=== Pasaje propuesto ===
Poniendo a un lado la irreverencia y total falta de pudor de los intrusos, me referiré a una humilde talla de San Antonio de Padua que se hallaba en esa misma capillita y que me enamoró al verla. Fue labrada igualmente por mi tatarabuelo, me fue legada muchísimos años después y, aún la conservo con algunos de los vetustos milagros de latón que no interesaron a los ladrones.

Pero volvamos a las paredes dañadas del comedor.

Rosa, recibió dos sujetos que, recomendados por el oficioso tendero de la esquina, se aparecieron muy temprano en la puerta con sus camisas tiesas de almidón y un talego en bandolera donde guardaban sus aprestos de albañil. Siendo las tías, total ignorantes del repello, se pusieron de acuerdo en el coste del remedio, e inmediatamente el par de hombres pusieron manos a la obra.

Ya casi al medio día, Rosa salió de la cocina para ver cómo iba el trabajo y ofrecerles almuerzo a los esforzados trabajadores, pero se consiguió con las “vitrinas” puestas de nuevo en orden contra la pared y las bolsas con las palas, llanas, niveles, etc.etc. en el suelo. Sin ningún resquemor, se devolvió a la cocina para terminar con la cocción de los alimentos reflexionando sobre la idea de que, debió de haberles avisado temprano que les ofrecería almuerzo. En ese momento, oyó que la puerta de la calle se abría y se devolvió creyendo que regresaban, pero no eran ellos sino Etelvina que llegaba acalorada de su diligencia en la casa The Best.

Pasó la tarde y la noche. Al otro día, Etelvina salió muy temprano a hacer diligencias. Rosita, sola en la casa daba vueltas preocupada porque los obreros no llegaban. Ya al mediodía, no aguantó más y se fue a la tienda a hablar con el dueño.

—Oiga señor Fulano, ¿sabe dónde están los albañiles que me recomendó?

—No señorita Rosa.

—¿Pero usted no los conoce?

—Bueno, sí. Ellos han trabajado en varias casas por aquí y me han dicho que son muy buenos. ¿Qué le paso?

—Bueno, es que desde ayer a mediodía se fueron, dejaron sus cosas y no han vuelto.

—No puede ser, ¿Y dejaron sus cosas? Entonces algo les pasó. Déjeme hablar con Alberto que sabe dónde viven a ver qué me dice y voy hasta su casa a decirle.

Pero tal cosa no hizo falta, pues en ese momento Alberto, quien era el repartidor y ayudante, aparecía en la puerta. Nervioso al oír lo acontecido explicó que, no veía a sus vecinos desde el día anterior cuando los acompañó en el autobús. Entonces, Rosa aún más intranquila, regresó a la casa pensando en lo que pudo ocurrirles.

Llegó la tarde y Etelvina sin comer más cuentos, hizo llegar a mi madre la noticia de lo que pasaba. Avisado mi padre, enseguida llamó a uno de sus empleados para que lo acompañara recelando el hecho. Al llegar, entre ambos movieron las vitrinas para ver lo que habían hecho.
=== Datos disponibles ===
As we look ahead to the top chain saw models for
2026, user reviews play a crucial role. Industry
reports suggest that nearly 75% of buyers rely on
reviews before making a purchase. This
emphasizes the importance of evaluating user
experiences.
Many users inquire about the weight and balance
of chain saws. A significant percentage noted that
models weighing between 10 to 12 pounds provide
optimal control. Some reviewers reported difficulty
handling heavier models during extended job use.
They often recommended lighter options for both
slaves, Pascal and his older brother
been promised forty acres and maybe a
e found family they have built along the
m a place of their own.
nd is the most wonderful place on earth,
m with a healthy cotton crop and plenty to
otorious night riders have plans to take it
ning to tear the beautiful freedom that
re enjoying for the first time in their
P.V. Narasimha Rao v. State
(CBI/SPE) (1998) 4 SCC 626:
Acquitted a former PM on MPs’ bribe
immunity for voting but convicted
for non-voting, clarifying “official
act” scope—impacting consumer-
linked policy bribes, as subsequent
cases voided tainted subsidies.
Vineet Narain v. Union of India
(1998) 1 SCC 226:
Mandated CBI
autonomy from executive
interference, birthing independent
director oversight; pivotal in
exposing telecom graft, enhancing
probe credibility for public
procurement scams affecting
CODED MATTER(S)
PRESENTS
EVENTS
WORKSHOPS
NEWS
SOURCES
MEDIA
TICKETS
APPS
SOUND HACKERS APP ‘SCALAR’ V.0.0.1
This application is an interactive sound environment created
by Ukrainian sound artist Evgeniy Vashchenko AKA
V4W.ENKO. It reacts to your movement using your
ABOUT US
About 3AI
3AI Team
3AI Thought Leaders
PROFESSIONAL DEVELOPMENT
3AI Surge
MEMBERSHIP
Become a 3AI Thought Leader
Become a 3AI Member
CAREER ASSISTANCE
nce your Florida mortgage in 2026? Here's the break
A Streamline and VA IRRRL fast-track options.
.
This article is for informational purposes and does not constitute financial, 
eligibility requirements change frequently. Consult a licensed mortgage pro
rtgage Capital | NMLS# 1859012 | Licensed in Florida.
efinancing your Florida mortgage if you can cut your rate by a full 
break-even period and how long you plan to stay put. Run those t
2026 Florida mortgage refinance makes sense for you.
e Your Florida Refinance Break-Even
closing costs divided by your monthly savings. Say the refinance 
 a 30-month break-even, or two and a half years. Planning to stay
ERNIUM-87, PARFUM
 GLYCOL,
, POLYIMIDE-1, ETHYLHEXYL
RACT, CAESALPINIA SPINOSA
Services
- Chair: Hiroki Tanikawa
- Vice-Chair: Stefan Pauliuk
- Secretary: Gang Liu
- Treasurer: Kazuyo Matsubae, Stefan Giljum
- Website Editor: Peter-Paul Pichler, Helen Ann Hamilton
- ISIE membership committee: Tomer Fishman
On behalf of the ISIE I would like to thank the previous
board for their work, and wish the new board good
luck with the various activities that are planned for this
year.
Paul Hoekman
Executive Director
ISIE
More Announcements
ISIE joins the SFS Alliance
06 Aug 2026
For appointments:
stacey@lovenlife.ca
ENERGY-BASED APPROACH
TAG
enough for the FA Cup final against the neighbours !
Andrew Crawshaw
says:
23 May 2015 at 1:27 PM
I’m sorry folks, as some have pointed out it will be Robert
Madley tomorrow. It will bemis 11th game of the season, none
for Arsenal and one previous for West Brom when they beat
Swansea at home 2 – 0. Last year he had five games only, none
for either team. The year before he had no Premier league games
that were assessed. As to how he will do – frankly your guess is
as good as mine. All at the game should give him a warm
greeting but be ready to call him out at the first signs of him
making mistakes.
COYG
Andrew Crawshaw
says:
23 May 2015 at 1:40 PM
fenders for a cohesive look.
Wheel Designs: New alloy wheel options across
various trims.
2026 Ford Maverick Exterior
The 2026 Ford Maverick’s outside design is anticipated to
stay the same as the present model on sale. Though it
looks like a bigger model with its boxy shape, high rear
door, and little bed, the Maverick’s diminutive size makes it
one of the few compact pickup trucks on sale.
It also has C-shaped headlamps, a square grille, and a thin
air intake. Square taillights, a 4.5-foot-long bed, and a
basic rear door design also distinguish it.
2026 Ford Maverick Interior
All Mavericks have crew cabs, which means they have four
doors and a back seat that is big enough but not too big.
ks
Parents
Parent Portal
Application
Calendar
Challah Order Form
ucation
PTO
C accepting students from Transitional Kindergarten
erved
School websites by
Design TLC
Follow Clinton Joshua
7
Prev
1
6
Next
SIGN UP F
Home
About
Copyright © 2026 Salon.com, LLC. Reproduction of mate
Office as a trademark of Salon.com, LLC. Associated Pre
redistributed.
===
§ **Requisitos del ejercicio**:
A - Indique qué herramientas nombra el relato de los albañiles dentro de las bolsas que Rosa encontró en el suelo.
B - Retome el relato de los albañiles justo después de su última oración y continúe la narración.
Los datos proceden de una fuente distinta.

§ **Respuestas**:
A - Palas, llanas y niveles.

B -
Oh sorpresa!!! En la pared desnuda se podían observar tres oquedades de distintos tamaños, de bordes indefinidos y entre ellas una palabra repetida que se podía leer claramente, escritas una sobre la otra en forma de cruz: TRINITAS.

Todos en la habitación quedaron mudos hasta que Etelvina dijo en tono de disgusto: ¿Hasta cuándo?

Mi padre, según cuentan, abrazó a mi tía y le dijo que debían dar gracias porque no les habían hecho daño y que no se preocuparan por la pared, pues él mandaría a un hombre de confianza a arreglarla. Sin embargo, al llegar a la casa señaló a mi madre que, con toda seguridad, los tipos habían sacado de los huecos en la pared botijuelas llenas de oro.

Se puso la denuncia y Alberto fue detenido y cuestionado un día entero, pero el pobre no sabía nada y se dijo que hasta mojó los pantalones.

Requisaron su vivienda y las de los obreros donde tuvieron que tumbar las puertas para entrar porque nadie contestaba. Allí, todo parecía estar en su lugar menos los cuartos donde había ropa sobre la cama y los escaparates abiertos de par en par se mostraban muy vacíos. La policía montó guardia en la cuadra por más de una semana y los susodichos nunca aparecieron.

Agradeciendo el antojo de los lectores por más historias familiares, termino esta aclarando su título: “Por qué tantos fantasmas en el Saladillo”.

Contaban que, las almas en pena vagaban tratando de conseguir quien sin miedo estuviera dispuesto a ayudarlos a sacar lo que habían enterrado para descansar en paz. Las leyendas urbanas que quedaron para la historia, refieren que, muchos obreros contratados para derrumbar el famoso barrio se saltaron los trabajos porque consiguieron oro enterrado y resolvieron sus vidas.